Updated: Apr 12, 2023



The IRS Section 125 rules apply to every employer that lets employees pay for benefits with pre-tax dollars. These rules say that employers who allow pre-tax payment of benefits must have a written document (called a POP- Premium Only Plan, Salary reduction plan, premium only plan, premium conversion plan, premium payment plan, Section 125 cafeteria plan). Failure to adopt a POP plan document prior to the plan's effective date or failure to operate in compliance with the document or the regulations can result in disqualification of the entire plan's favorable tax status. In other words, all benefits and premiums could become taxable to the employer and employee, including past years where there was no plan document in place.

Under a salary reduction premium only plan, or POP for short, employees choose to either reduce their salary to purchase health insurance on a pre-tax basis, or to receive their full salary in cash and not take group insurance benefits under the cafeteria plan. Thus, employees choose between a qualified benefit (health, dental, vision insurance) and cash (unreduced salary). The proposed IRS regulations recognize that salary reduction (or perhaps more correctly, the option not to elect benefits but to receive regular pay) may serve as the “cash” option in a cafeteria plan.


At a high level, the 125 regulations say that the POP must contain the following information:

  • Specific description of each of the benefits available under the POP (e.g.- pre-tax payment for certain employer-provided health coverage, health FSA, Dependent Care FSA and an HSA).

  • Periods of coverage and plan year

  • Any opt-out or cash in lieu benefits

  • Participation rules

  • Election procedures and permissible election change events (ie- "qualifying life events" as usually called)

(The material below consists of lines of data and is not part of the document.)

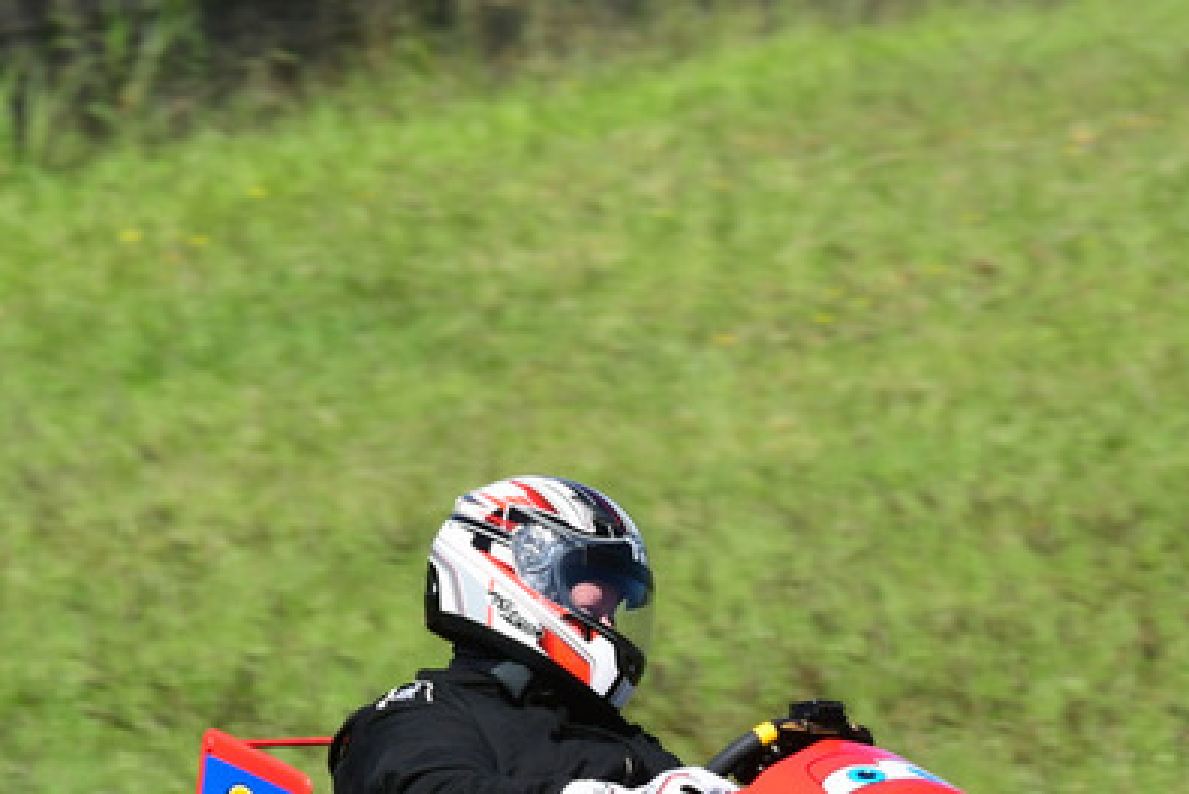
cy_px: 562
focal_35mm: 1275
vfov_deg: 1.1
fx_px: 42140
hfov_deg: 1.6
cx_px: 909
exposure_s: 1/640
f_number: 11
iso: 500
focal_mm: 420
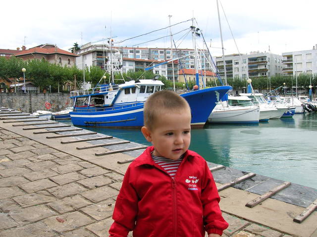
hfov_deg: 54.0
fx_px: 311
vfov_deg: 41.7
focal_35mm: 34
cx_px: 158
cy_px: 118
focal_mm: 5.7
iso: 50
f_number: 4.9
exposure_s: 1/103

  • Source of salary reduction (from taxable compensation, sick pay, PTO, severance pay, etc.)

  • Any employer contributions

  • Any maximum contributions, grace periods, carryover provisions (with an FSA or Dependent care FSA, generally)

Most employers will use the assistance of a vendor or TPA to prepare a POP. However, the plan sponsor must keep in mind that the TPA is merely acting on behalf of the plan sponsor in preparing this document. The TPA has no independent responsibility for preparing or maintaining the plan document (beyond its contractual arrangement with the plan sponsor). The plan sponsor remains responsible for the terms included within the plan document.


As a result, employer plan sponsors should regularly review their POP document to ensure that it continues to meet the requirements and is kept up to date.